Никому в голову не приходят мысли о мародерстве
31.10.20 | 16:03
-
-
Наша съемочная группа открыла для себя центральный рынок буквально на днях. Из-за массированных обстрелов, случилась накладка с доставкой хлеба в магазины города, а именно хлеб является главным нашим источником пропитания на данный момент. И тут бац!- - и нет хлеба в магазинах.. пустые полки.
Мы полдня посвятили пешим прогулкам по городу. Безрезультатно. Продавцы предлагали пойти к Городской Думе: там хлеб раздавали бесплатно. Рука не поднялась. Дело не в гордости: скорее мешает ощущение, что тем самым мы отберем хлеб у тех, кому он более необходим.
В какой-то момент выходим на незнакомую улицу. Здесь мы еще не ходили. Тротуара нет, во всю ширину развернулась проезжая часть. Идем по обочине вдоль забора. Спустя несколько минут рядом с нами притормаживает “Жигули”.
- Что делаете?
- Хлеб ищем.
- Садитесь. Мы тоже за хлебом.
Здесь совершенно не страшно садиться в незнакомые машины. Разговорились. Выяснилось, что это не мы плохо ищем: хлеба в магазинах действительно нет.
- Не переживай. Есть место, где всегда хлеб есть. Если уж там нет, тогда всё.
Подъезжаем к территории, огороженной забором. Рынок. Наш проводник уверено ведет нас через ряды. Множество лотков накрыты тканью и брезентом, некоторые продолжают работать.
- Я же говорил! Есть хлеб.
Есть хлеб. Это чувствуется издалека по запаху свежей выпечки, которая перебивает все остальные ароматы. Это видно издалека по внушительному хвосту вытянувшейся очереди. За маленьким окошком видна безостановочная работа пекарей. Продолговатые булки белого хлеба безостановочно соскальзывают с широкого ухвата на поддон и моментально раздаются очереди. Пара минут и несколько десятаков еще горячих батонов разошлась по рукам ожидающих. Поддон снова девственно чист. Очередь терпеливо ждет следующую партию.

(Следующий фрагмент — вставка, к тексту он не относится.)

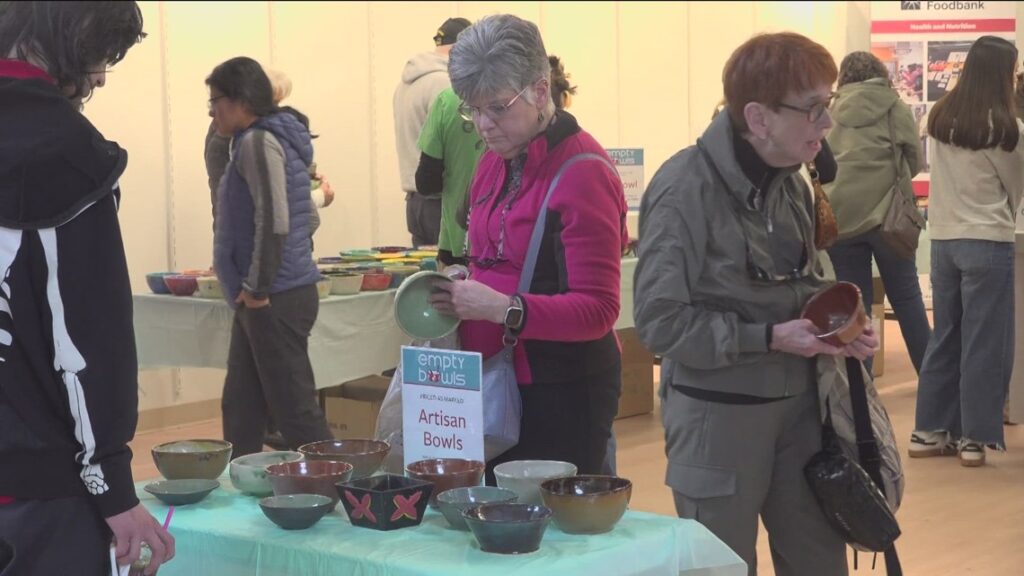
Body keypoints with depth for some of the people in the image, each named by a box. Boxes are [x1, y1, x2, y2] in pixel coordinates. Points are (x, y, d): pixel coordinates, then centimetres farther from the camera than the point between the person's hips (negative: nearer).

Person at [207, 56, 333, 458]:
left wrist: (257, 288, -15)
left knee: (294, 411, -6)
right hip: (264, 301, 10)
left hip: (275, 301, -10)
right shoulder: (265, 139, 17)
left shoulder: (258, 142, -12)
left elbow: (273, 222, -21)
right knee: (240, 410, 14)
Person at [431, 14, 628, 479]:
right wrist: (459, 295, 2)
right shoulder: (494, 162, 9)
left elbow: (598, 310, -19)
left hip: (563, 393, -8)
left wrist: (505, 309, -29)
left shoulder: (581, 173, -15)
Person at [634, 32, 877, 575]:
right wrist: (770, 338, -22)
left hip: (799, 402, 7)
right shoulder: (686, 189, -19)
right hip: (718, 416, -7)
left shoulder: (790, 184, 5)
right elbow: (658, 322, -20)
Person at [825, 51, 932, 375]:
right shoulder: (895, 107, 4)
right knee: (906, 297, 10)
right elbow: (915, 160, 9)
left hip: (839, 216, 2)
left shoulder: (830, 113, 9)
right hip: (886, 212, -2)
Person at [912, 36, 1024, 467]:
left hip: (943, 238, 5)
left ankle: (929, 431, 17)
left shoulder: (939, 117, 3)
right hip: (987, 242, -5)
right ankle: (975, 437, 8)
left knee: (945, 336, 13)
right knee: (984, 342, 4)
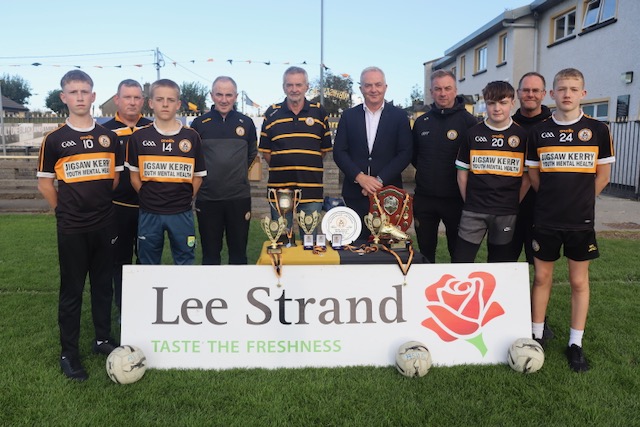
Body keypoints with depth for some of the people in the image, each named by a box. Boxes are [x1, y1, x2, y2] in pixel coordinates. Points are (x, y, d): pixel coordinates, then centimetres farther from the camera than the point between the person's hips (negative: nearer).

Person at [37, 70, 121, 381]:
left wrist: (100, 203, 10)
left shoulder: (108, 136, 5)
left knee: (103, 284, 13)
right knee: (71, 290, 4)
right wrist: (65, 211, 2)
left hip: (105, 224, 3)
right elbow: (45, 183, 1)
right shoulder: (54, 139, -3)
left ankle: (103, 339, 28)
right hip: (71, 228, -3)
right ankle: (68, 353, 16)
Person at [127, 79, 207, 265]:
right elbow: (135, 176, 6)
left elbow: (198, 176, 5)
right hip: (149, 214, 1)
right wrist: (148, 198, 0)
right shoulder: (139, 137, 0)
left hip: (182, 213, 0)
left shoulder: (191, 137, 0)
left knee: (185, 264, 10)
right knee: (148, 266, 14)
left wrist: (185, 199, -1)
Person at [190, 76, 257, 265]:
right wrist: (200, 176, 5)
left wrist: (239, 174, 10)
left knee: (238, 251, 11)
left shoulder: (246, 123, 6)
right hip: (207, 198, 0)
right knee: (210, 252, 10)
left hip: (239, 198, 1)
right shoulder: (199, 123, 3)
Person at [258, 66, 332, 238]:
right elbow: (265, 150, 8)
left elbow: (325, 148, 10)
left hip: (311, 189, 0)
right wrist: (280, 168, 1)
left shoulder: (319, 112, 6)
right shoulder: (272, 113, 5)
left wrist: (309, 167, 4)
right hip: (279, 187, 0)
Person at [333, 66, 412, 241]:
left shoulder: (399, 116, 5)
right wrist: (359, 177, -10)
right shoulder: (348, 116, 8)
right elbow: (339, 152, 3)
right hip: (355, 193, 1)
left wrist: (380, 180, -11)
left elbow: (405, 153, -1)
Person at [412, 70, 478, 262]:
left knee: (459, 252, 9)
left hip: (455, 198, -3)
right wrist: (427, 173, 11)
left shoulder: (468, 121, -4)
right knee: (424, 251, 13)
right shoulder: (421, 122, 9)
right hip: (424, 198, 4)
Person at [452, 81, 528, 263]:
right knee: (461, 261, -1)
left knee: (499, 263, 12)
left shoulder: (522, 135, 1)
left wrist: (514, 204, 1)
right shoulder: (473, 133, 3)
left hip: (506, 213, 0)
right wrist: (469, 202, 4)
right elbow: (462, 173, 7)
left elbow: (526, 177, 4)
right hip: (473, 212, 0)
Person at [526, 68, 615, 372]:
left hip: (581, 221, -1)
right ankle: (536, 336, 22)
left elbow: (603, 175, 4)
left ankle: (575, 344, 19)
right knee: (542, 277, 8)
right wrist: (552, 198, 6)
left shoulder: (597, 130, -1)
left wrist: (579, 200, 5)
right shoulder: (539, 132, 2)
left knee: (579, 280, 7)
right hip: (545, 219, 1)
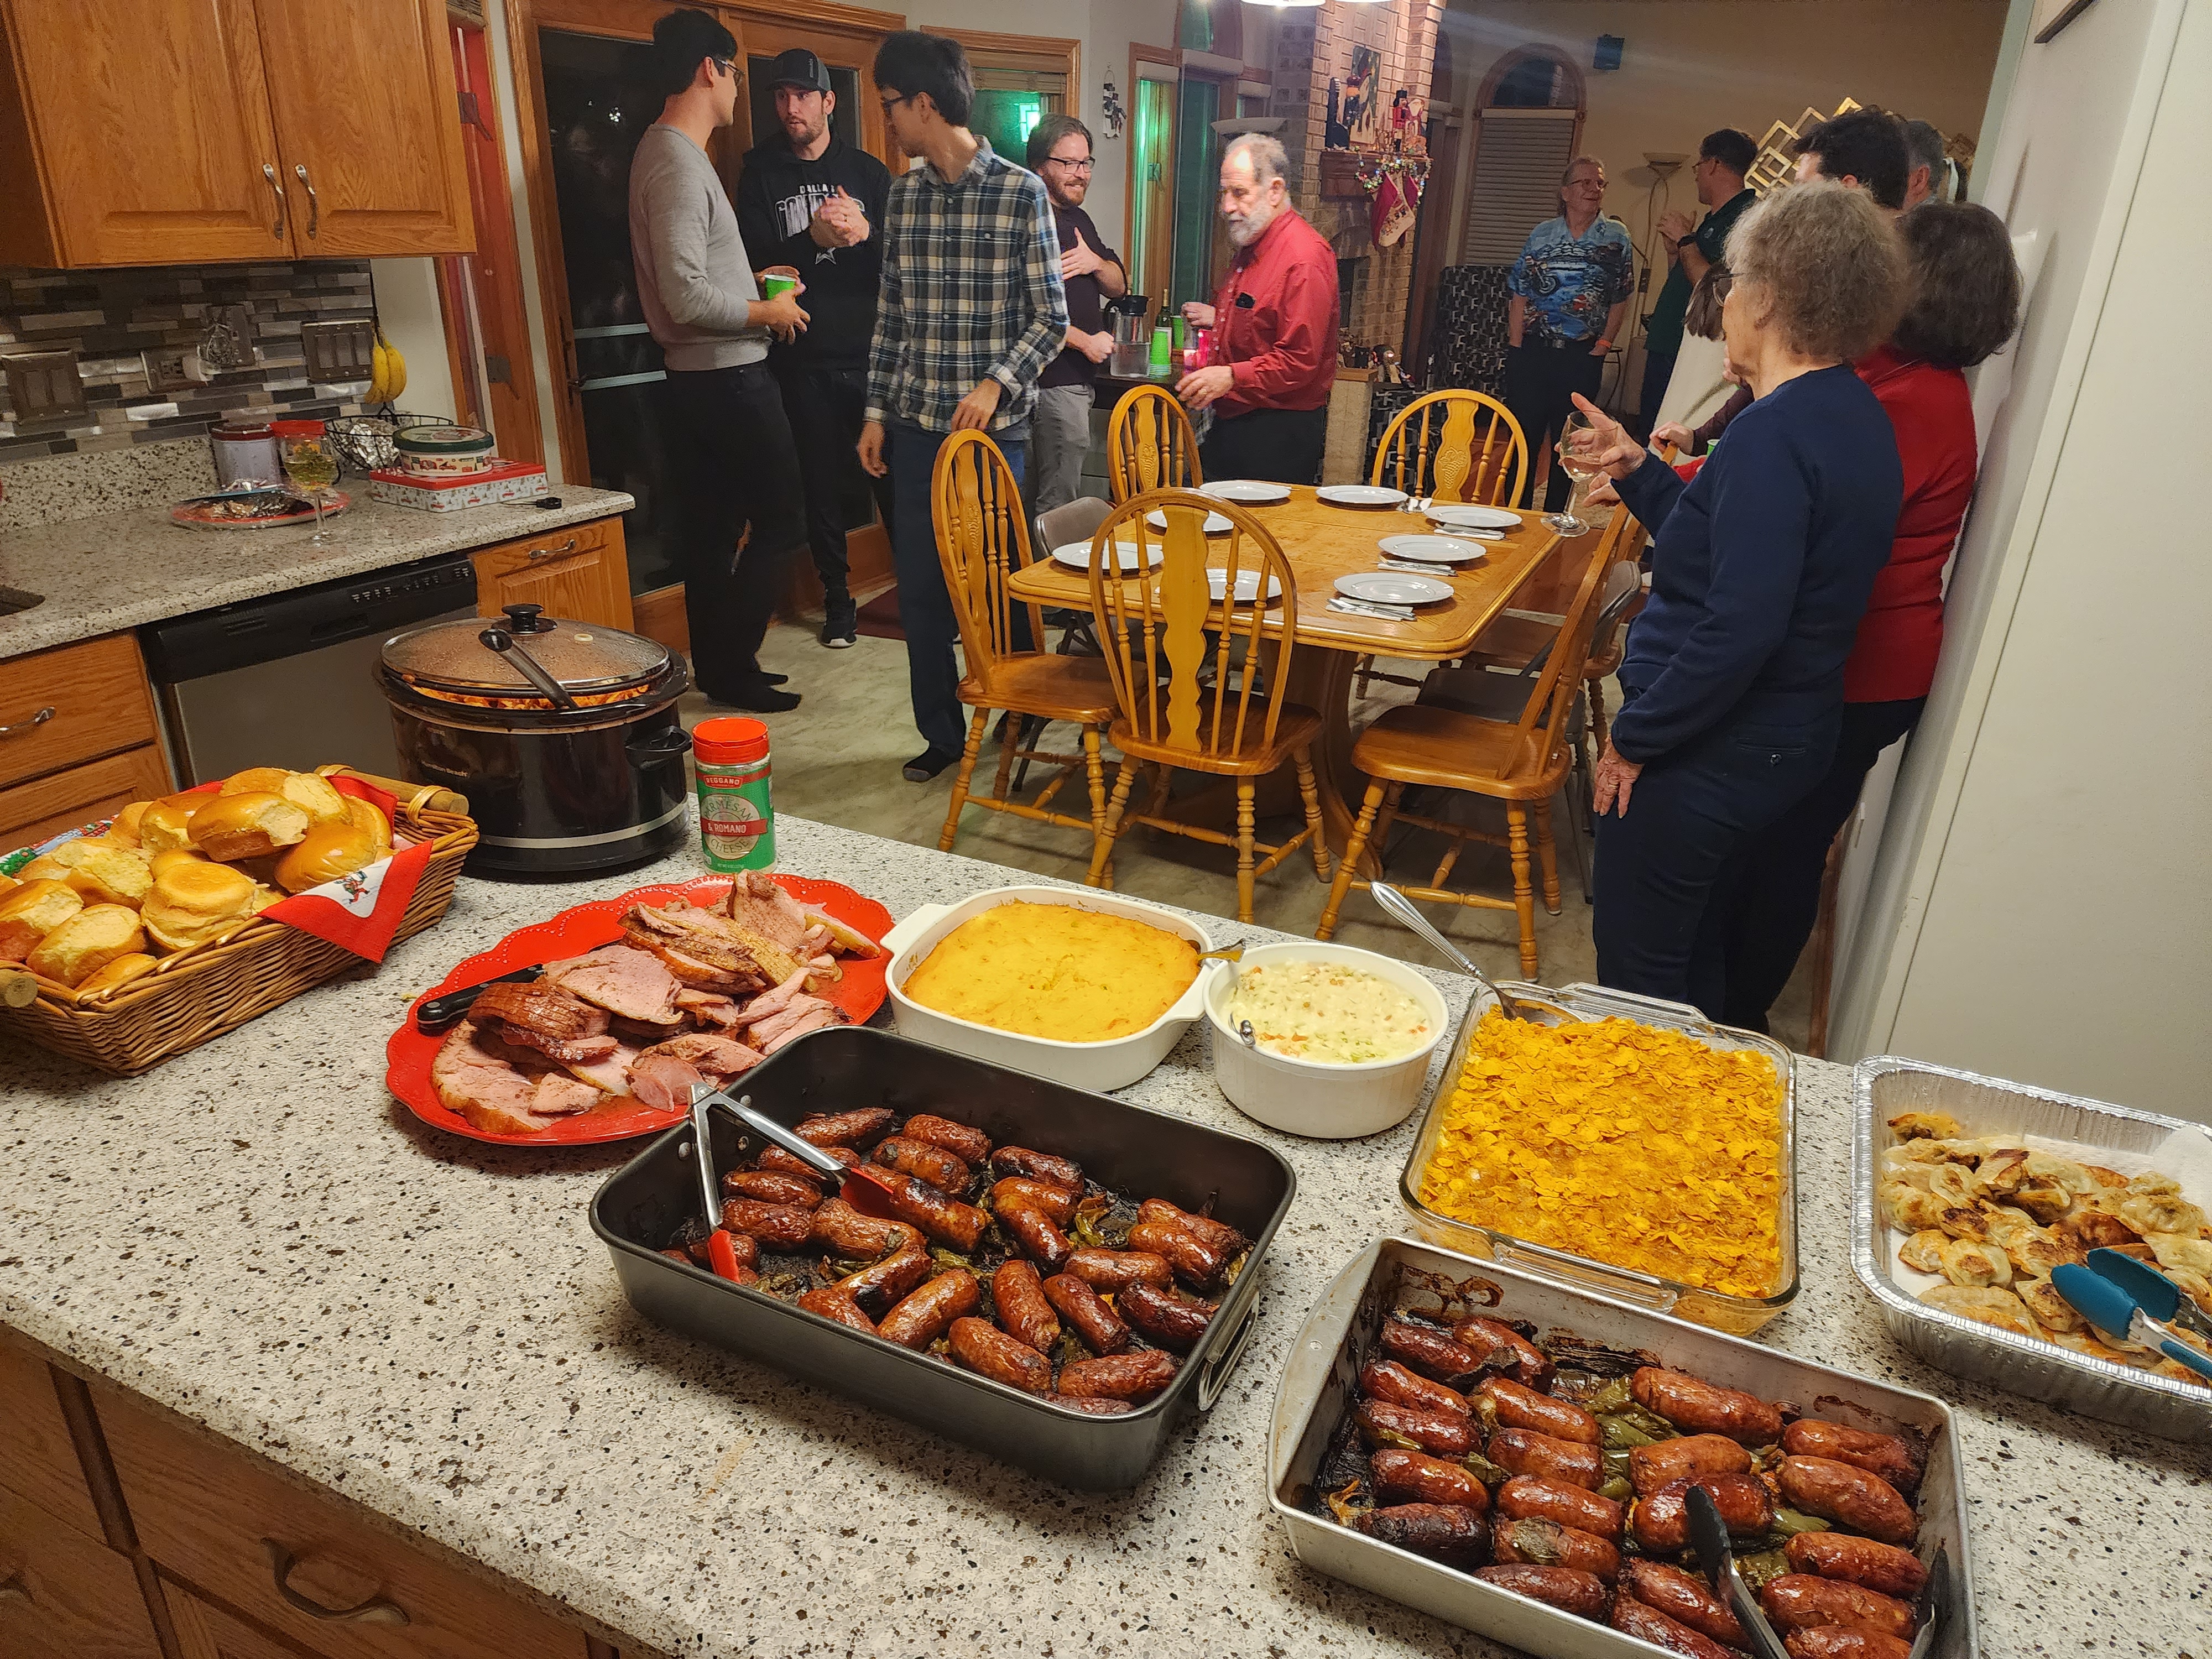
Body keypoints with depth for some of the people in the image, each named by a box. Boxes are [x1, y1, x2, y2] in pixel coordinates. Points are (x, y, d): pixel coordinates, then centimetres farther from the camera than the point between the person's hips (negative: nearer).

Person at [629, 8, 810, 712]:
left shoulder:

Откуда-то из глубины генетических воспоминаний всплывает страх: “А вдруг не хватит? Вдруг закончится передо мной?” С непроизвольной неприязнью провожаю взглядом людей, которые набирают сразу по шесть-восемь батонов. Одергиваю себя, пытаюсь настроиться на Дзен. Вдруг в маленькой каморке гаснет свет. Электропечь останавливается. Очередь синхронно вздыхает. Сколько не будет электричества – не знает никто. Отключали и на час, и на 5 часов. Хлеб, который я уже мысленно съел, неотвратимо испарялся в желудке. Прошло десять минут, вспыхнула лампочка, печь довольно заурчала. Жизнь продолжилась.
Мы проходим за угол. Запах хлеба перебивает запах жареного мяса: та самая культовая кебабная. Одно из немногих мест, где в Степанакерте сегодня можно поесть настоящую горячую еду.
Сегодня утром по этому оплоту мирной жизни был нанесен реактивный удар. Человеческих жертв нет. Физически нет. Жертвой пал оплот мирной жизни города. Глубокая рана прорезала рынок, посекла стены, выбила стекла витрин. Быстрым шагом обходим кебабную и хлебопекарню: их не задело.
В разбитых витринах лежит товар. Нетронутый. Никому в голову не приходят мысли о мародерстве. Парадокс: здесь нет Чужого, в общем понимании этого слова. Здесь есть “Не моё”. Это относится и к ларькам с одеждой и обувью, разбитым этим утром, и к лоткам с овощами и соленьями, которые были накрыты брезентом еще в самом начале войны. Скоропортящиеся продукты бабушки-продавщицы собирают и относят на пункты сбора гумпомощи. Консервы, пряности, мед ждут своего часа.
- Вот, возьмите.
- Что это?
- Это чай и варенье из ежевики. Берите, очень вкусное.
Бойкая старушка отодвигает брезент со своего прилавка и всучает нам банку варенья и пакет. В ответ я пытаюсь запихать ей в карман деньги – уворачивается. Благодарим.
- Когда откроетесь?
- А вот как война закончится, так и откроемся.
- Значит, скоро?
- Дай бог.
Рынок продолжает жить. Вместе с ним продолжает жить город. Я записываю стенд-ап, в котором говорю о том, что все плохо. Мимо меня проходят местные, улыбаются:
- Да ничего не плохо. Ничего страшного. Подумаешь, побило. Приберемся, застеклим. Еще лучше будет. Иди поешь лучше. Вон, худой какой.